Limbah pupuk sebagai salah satu
sumber limbah pertanian dapat mencemari air. Limbah pupuk mengandung fosfat
yang dapat merangsang pertumbuhan gulma air seperti ganggang dan eceng gondok.
Pertumbuhan gulma air yang tidak terkendali dapat menimbulkan dampak seperti
yang diakibatkan pencemaran oleh deterjen. Pupuk yang digunakan pada areal
pertanian akan terbawa aliran air hujan, sehingga sebagian residu yang
merupakan kontaminan akan meresap ke tanah dan mencemari air tanah, dan
kemudian mengalir masuk ke Daerah Aliran Sungai (DAS).
2.2.
Rumusan
Masalah
Semakin
meningkatnya jumlah penduduk yaitu dengan laju pertumbuhan (Indonesia) 1,3% per
tahun membuka peluang bagi petani untuk menyediakan bahan pangan dalam
pemenuhan kebutuhan penduduk akan pangan. Namun, dengan laju pertumbuhan
penduduk yang tinggi tersebut maka kebutuhan akan tempat tinggal juga akan
terus meningkat. Untuk pemenuhan kebutuhan akan papan, maka salah satu
dampaknya adalah berkurangnya area pertanian dan pembukaan hutan untuk area
perumahan. Dengan berkurangnya area pertanian, sementara kebutuhan akan bahan
pangan terus meningkat, maka salah satu upaya untuk meningkatkan hasil
pertanian dengan area terbatas adalah dengan memanfaatkan pupuk an organik pada
area persawahan dan perkebunan.
Salah
satu dampak dari pemanfaatan pupuk pada area persawahan dan perkebunan rakyat
adalah menurunnya kualitas air terutama air sungai yang akhirnya mempengaruhi
kualitas Daerah Aliran Sungai (DAS). Dengan demikian dapat dirumuskan
permasalahan apa yang dapat terjadi dari pemanfaatan pupuk pada area persawahan
dan perkebunan terhadap daerah aliran sungai.
2.3.
Tujuan
Tujuan
dilakukan penulisan paper ini yaitu untuk dapat mengidentifikasi dampak dari
pemakaian pupuk pada perkebunan dan persawahan terhadap Daerah Aliran Sungai
(DAS).
III. PUPUK
Pupuk
adalah material yang ditambahkan ke media tanam atau tanaman untuk mencukupi
kebutuhan hara yang tidak bisa dipenuhi oleh tanah tempat tumbuhnya sehingga
mampu berproduksi dengan baik. Material pupuk dapat berupa bahan organik,
ataupun non organik (mineral) yang dihasilkan oleh kegiatan alam atau diolah
oleh manusia. Unsur hara yang dibutuhkan oleh tanaman adalah C, H, O (ketersediaan di alam masih melimpah), N,
P, K, Ca, Mg, S (hara makro, kadar dalam tanaman > 100 ppm), Fe, Mn, Cu, Zn,
Cl, Mo, B (hara mikro, kadar dalam tanaman < 100 ppm).

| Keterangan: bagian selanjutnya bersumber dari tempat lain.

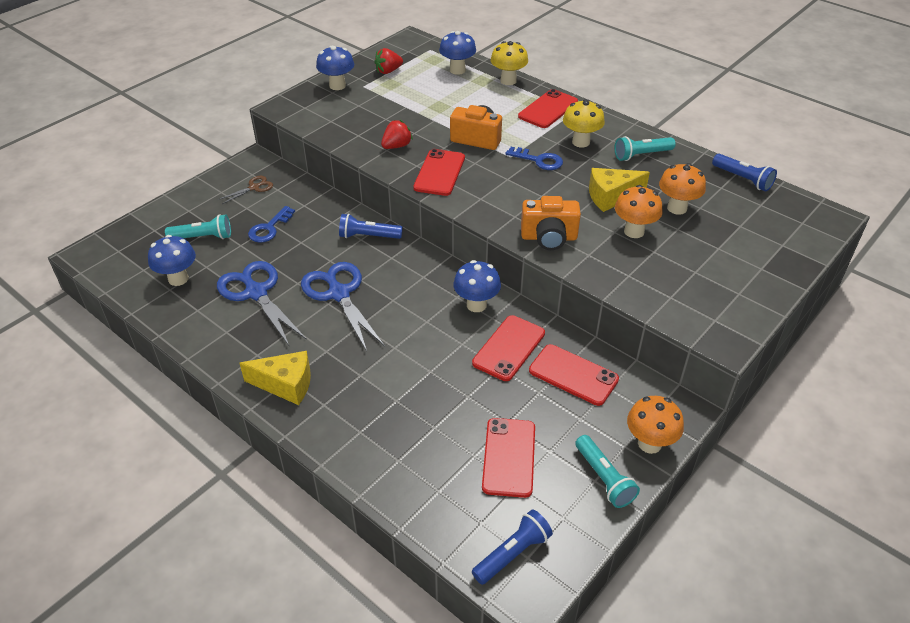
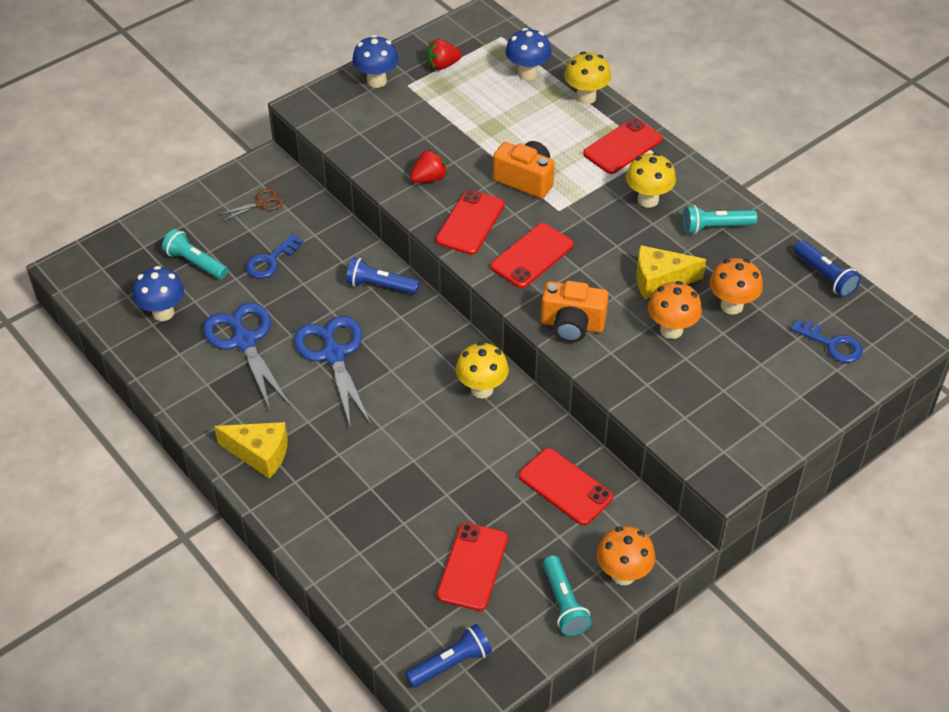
camera: 10 degrees right, 5 degrees up
turquoise flashlight [165,214,231,239] -> turquoise flashlight turned 150 degrees counterclockwise [162,229,228,279]
blue mushroom [453,260,501,312] -> yellow mushroom [456,342,509,398]
red phone [472,315,545,381] -> red phone moved to [490,223,573,288]
blue key [506,147,563,170] -> blue key moved to [790,319,863,363]

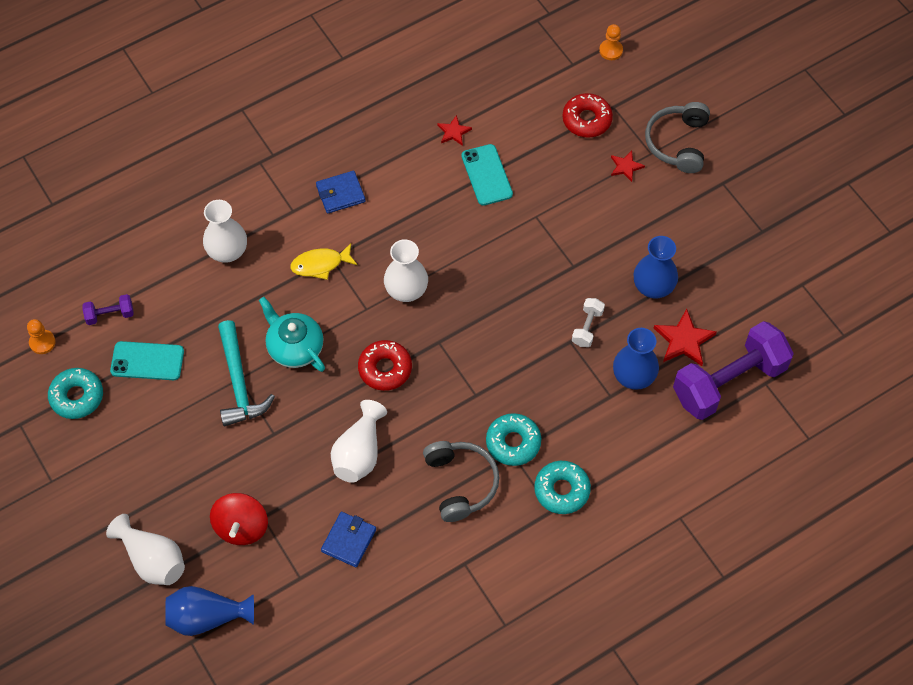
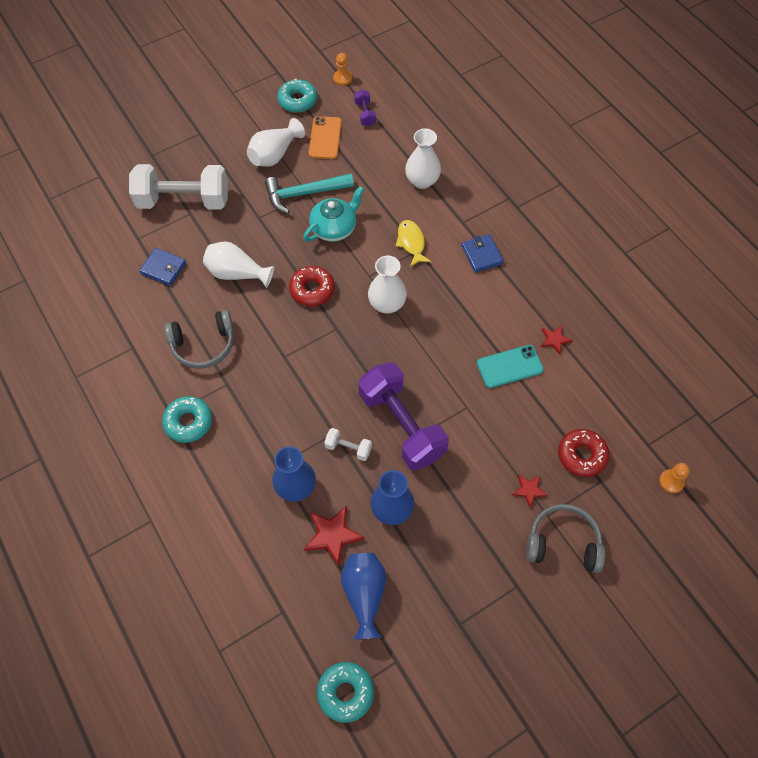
camera: 90 degrees right, 0 degrees up
white vase [106,514,185,585] -> white vase moved to [247,118,305,167]
turquoise phone [110,341,184,380] -> orange phone [309,116,342,159]
blue vase [166,586,254,636] -> blue vase moved to [341,553,387,640]
red spinning top [210,493,268,545] -> white dumbbell [129,164,228,210]
turquoise donut [486,413,541,466] -> turquoise donut moved to [317,662,374,723]
purple dumbbell [673,321,794,420] -> purple dumbbell moved to [359,362,449,471]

Pupuk berbeda dari suplemen. Pupuk mengandung
bahan baku yang diperlukan pertumbuhan dan perkembangan tanaman, sementara
suplemen seperti hormon tumbuhan yang membantu kelancaran proses metabolisme.

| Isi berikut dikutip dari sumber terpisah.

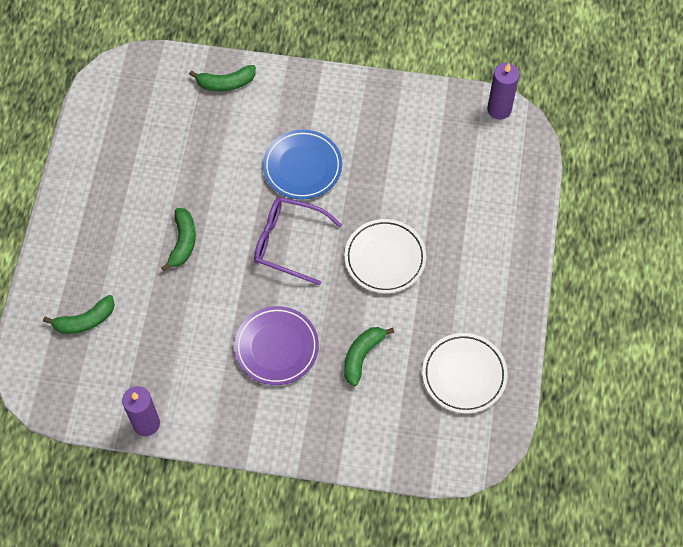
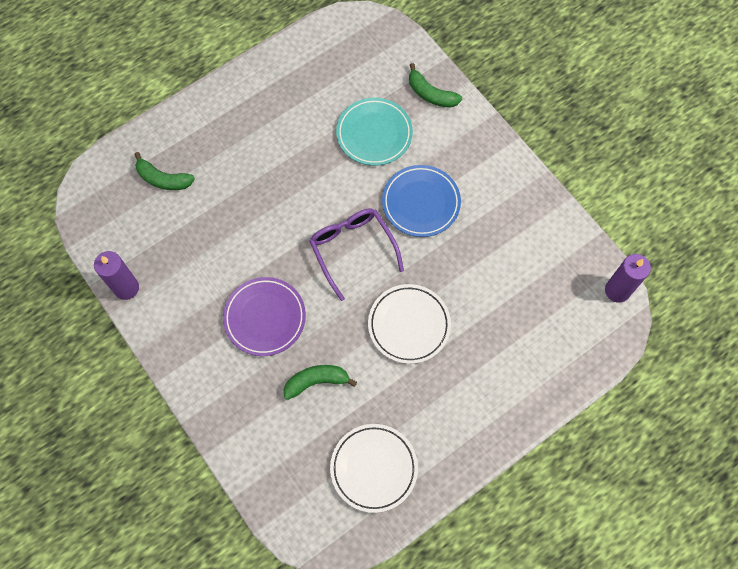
camera: 45 degrees right, 5 degrees up
green banana [161,208,196,271] -> none
none -> turquoise plate [336,98,413,166]

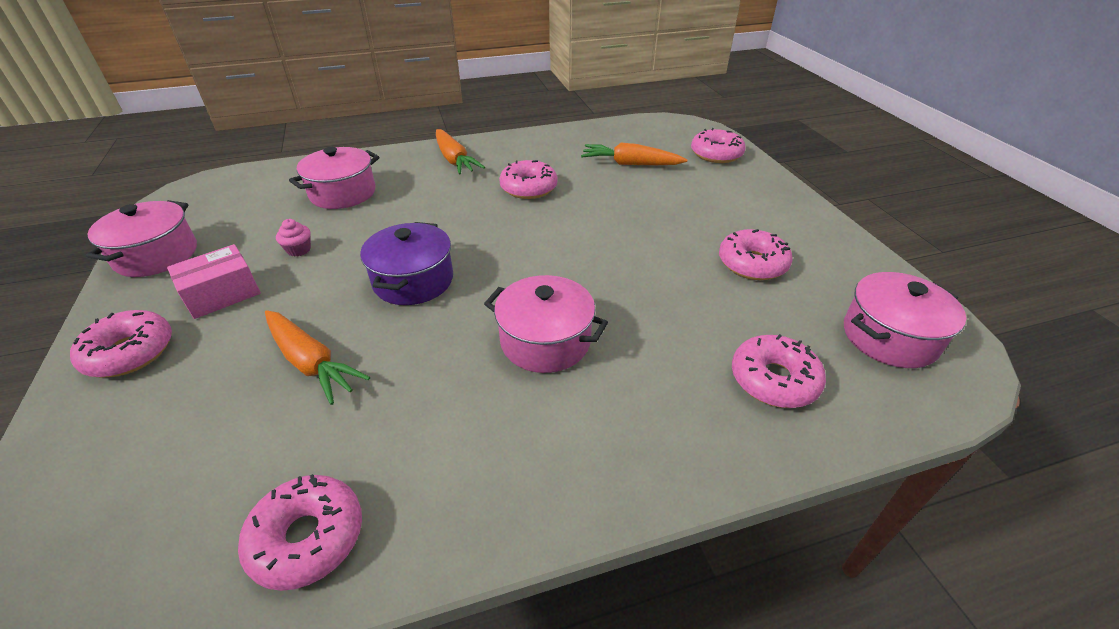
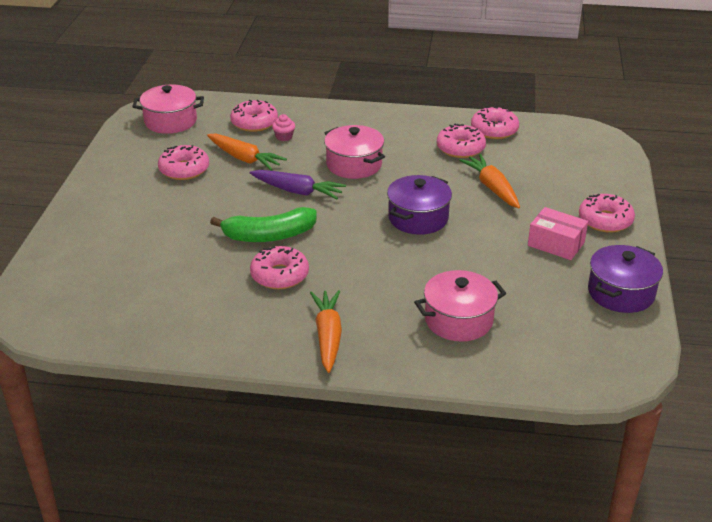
camera: 155 degrees left, 5 degrees down
pink pot [86,200,197,277] -> purple pot [588,245,663,313]
pink box [167,244,261,319] -> pink box turned 45 degrees clockwise [528,207,588,260]
pink cupcake [276,219,311,257] -> pink cupcake moved to [272,114,295,141]
orange carrot [581,143,687,165] -> orange carrot moved to [207,134,287,171]
pink donut [691,128,746,163] -> pink donut moved to [437,124,486,158]
none -> green banana [210,207,317,242]
none -> purple carrot [249,170,346,199]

Meskipun demikian, ke dalam pupuk, khususnya pupuk buatan, dapat ditambahkan
sejumlah material suplemen.
Pupuk dapat dibedakan menjadi
pupuk organik dan pupuk an organik.
Dalam
pemberian pupuk perlu diperhatikan kebutuhan tumbuhan tersebut, agar tumbuhan
tidak mendapat terlalu banyak zat makanan. Terlalu sedikit atau terlalu banyak
zat makanan dapat berbahaya bagi tumbuhan. Pupuk dapat diberikan lewat tanah
ataupun disemprotkan ke daun.
Pupuk
merupakan bahan kimia buatan/alamiah, seperti pupuk kandang yang ditambahkan ke
dalam tanah untuk mempercepat pertumbuhan tanaman. Unsur hara, seperti fosfor,
nitrogen, kalium, kalsium, dan magnesium dibutuhkan untuk pertumbuhan tanaman.

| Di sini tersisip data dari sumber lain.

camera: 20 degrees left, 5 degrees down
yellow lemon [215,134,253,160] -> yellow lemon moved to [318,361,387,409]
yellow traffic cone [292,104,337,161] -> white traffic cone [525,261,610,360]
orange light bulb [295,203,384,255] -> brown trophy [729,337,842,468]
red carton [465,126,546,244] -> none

Unsur – unsur ini merupakan unsur – unsur utama (major elements) yang diambil dari tanah, bersama-sama dengan unsur
– unsur jarang (trace elements),
seperti mangan, besi, boron, tembaga, dan molibdat. Kekurangan salah satu unsur
tersebut menyebabkan pertumbuhan tanaman tidak dapat maksimal. Unsur – unsur hara
tersebut biasanya ada di dalam tanah, sebagai hasil dari pelapukan partikel –
partikel batuan mineral, nitrifikasi oleh bakteri dan perombakan vegetasi yang
telah mati.
IV. DAUR HIDROLOGI
Daur hidrologi yaitu
menunjukkan gerakan air di permukaan bumi. Selama berlangsungnya daur
hidrologi, yaitu perjalanan air dari permukaan laut ke atmosfer kemudian ke
permukaan tanah dan kembali lagi ke laut yang tidak pernah berhenti tersebut,
air tersebut akan tertahan (sementara) di sungai, danau/waduk, dan dalam tanah
sehingga dapat dimanfaatkan oleh manusia atau makhluk hidup lainnya.
Konsep daur hidrologi
dapat diperluas dengan memasukkan gerakan/ perjalanan sedimen, unsur-unsur
hara, dan biota yang terlarut dalam air. Dengan menelaah konsep hidrologi secara
lebih luas, maka pengertian istilah daur dapat digunakan sebagai konsep kerja
untuk analisis dari berbagai permasalahan, misalnya dalam perencanaan dan
evaluasi pengelolaan DAS.
Dalam daur hidrologi,
masukan berupa curah hujan akan didistribusikan melalui beberapa cara, yaitu
air lolos (throughfall), aliran batang (steamflow), dan air hujan langsung
sampai ke permukaan tanah untuk kemudian terbagi menjadi air larian, evaporasi
dan air infiltrasi. Gabungan evaporasi uap air hasil proses transpirasi dan intersepsi
dinamakan evapotranspirasi. Sedangkan air larian dan air infiltrasi akan
mengalir ke sungai sebagai debit aliran (discharge).
V.
DAERAH
ALIRAN SUNGAI (DAS)
Pemanfaatan pupuk dalam
bidang pertanian tidak terlepas dari kajian dampaknya terhadap daerah aliran
sungai. Karena aktifitas pertanian dan perkebunan yang dominan berada pada
aliran tersebut. Daerah Aliran Sungai (DAS) adalah suatu wilayah daratan yang
secara topografik dibatasi oleh punggung-punggung gunung yang menampung dan
menyimpan air hujan untuk kemudian menyalurkannya ke laut melalui sungai utama.
Daerah aliran sungai
dapat dianggap sebagai suatu ekosistem. Ekosistem terdiri atas komponen biotis
dan abiotis yang saling berinteraksi membentuk satu kesatuan yang teratur.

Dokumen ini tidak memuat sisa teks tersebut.